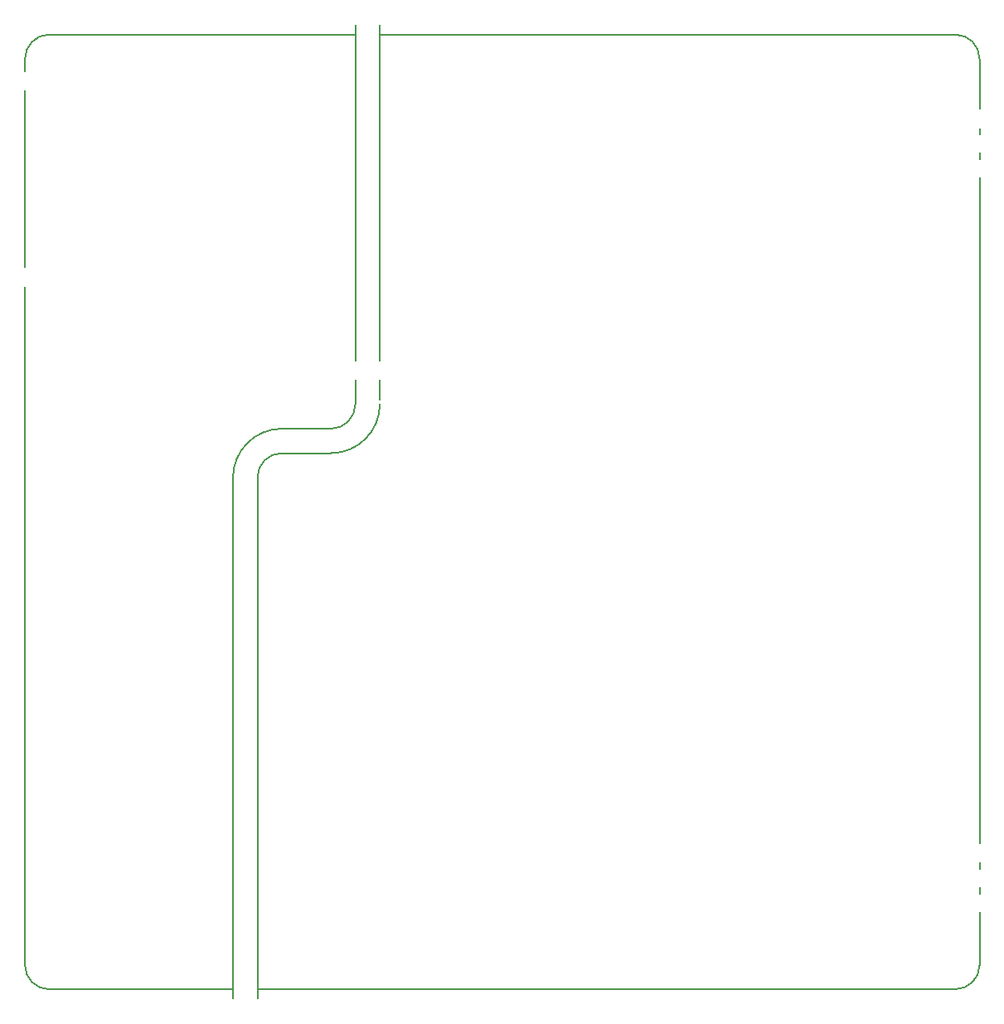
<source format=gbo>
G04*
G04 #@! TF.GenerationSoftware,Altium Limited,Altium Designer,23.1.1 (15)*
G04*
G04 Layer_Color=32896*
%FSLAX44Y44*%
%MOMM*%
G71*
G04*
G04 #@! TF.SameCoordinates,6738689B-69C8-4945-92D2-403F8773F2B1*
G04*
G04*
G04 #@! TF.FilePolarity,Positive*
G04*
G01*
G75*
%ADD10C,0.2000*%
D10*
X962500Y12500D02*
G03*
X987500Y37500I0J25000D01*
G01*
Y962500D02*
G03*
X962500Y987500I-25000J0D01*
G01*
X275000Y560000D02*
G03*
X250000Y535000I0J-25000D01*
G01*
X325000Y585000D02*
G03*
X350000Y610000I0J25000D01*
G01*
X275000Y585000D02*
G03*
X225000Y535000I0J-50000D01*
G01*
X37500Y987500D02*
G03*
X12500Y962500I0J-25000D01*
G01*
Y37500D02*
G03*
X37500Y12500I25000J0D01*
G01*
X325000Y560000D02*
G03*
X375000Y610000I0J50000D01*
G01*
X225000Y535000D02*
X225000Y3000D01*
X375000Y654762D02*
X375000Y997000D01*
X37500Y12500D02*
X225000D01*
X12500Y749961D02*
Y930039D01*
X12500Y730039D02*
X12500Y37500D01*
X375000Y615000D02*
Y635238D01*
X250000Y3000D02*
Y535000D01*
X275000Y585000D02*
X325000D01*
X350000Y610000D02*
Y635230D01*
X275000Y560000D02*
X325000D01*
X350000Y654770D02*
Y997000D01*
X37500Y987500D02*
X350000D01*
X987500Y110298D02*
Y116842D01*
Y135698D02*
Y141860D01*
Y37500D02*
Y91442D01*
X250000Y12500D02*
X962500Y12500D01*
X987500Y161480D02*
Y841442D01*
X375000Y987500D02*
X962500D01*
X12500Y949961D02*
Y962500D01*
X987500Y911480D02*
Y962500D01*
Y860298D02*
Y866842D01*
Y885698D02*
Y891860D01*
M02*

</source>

=-=-=-=-=

:: EXERCISE ::
Please reproduce the listing exactly, leaving out any pictures.

:: SOLVED EXERCISE ::
<source format=gbo>
G04*
G04 #@! TF.GenerationSoftware,Altium Limited,Altium Designer,23.1.1 (15)*
G04*
G04 Layer_Color=32896*
%FSLAX44Y44*%
%MOMM*%
G71*
G04*
G04 #@! TF.SameCoordinates,6738689B-69C8-4945-92D2-403F8773F2B1*
G04*
G04*
G04 #@! TF.FilePolarity,Positive*
G04*
G01*
G75*
%ADD10C,0.2000*%
D10*
X962500Y12500D02*
G03*
X987500Y37500I0J25000D01*
G01*
Y962500D02*
G03*
X962500Y987500I-25000J0D01*
G01*
X275000Y560000D02*
G03*
X250000Y535000I0J-25000D01*
G01*
X325000Y585000D02*
G03*
X350000Y610000I0J25000D01*
G01*
X275000Y585000D02*
G03*
X225000Y535000I0J-50000D01*
G01*
X37500Y987500D02*
G03*
X12500Y962500I0J-25000D01*
G01*
Y37500D02*
G03*
X37500Y12500I25000J0D01*
G01*
X325000Y560000D02*
G03*
X375000Y610000I0J50000D01*
G01*
X225000Y535000D02*
X225000Y3000D01*
X375000Y654762D02*
X375000Y997000D01*
X37500Y12500D02*
X225000D01*
X12500Y749961D02*
Y930039D01*
X12500Y730039D02*
X12500Y37500D01*
X375000Y615000D02*
Y635238D01*
X250000Y3000D02*
Y535000D01*
X275000Y585000D02*
X325000D01*
X350000Y610000D02*
Y635230D01*
X275000Y560000D02*
X325000D01*
X350000Y654770D02*
Y997000D01*
X37500Y987500D02*
X350000D01*
X987500Y110298D02*
Y116842D01*
Y135698D02*
Y141860D01*
Y37500D02*
Y91442D01*
X250000Y12500D02*
X962500Y12500D01*
X987500Y161480D02*
Y841442D01*
X375000Y987500D02*
X962500D01*
X12500Y949961D02*
Y962500D01*
X987500Y911480D02*
Y962500D01*
Y860298D02*
Y866842D01*
Y885698D02*
Y891860D01*
M02*

</source>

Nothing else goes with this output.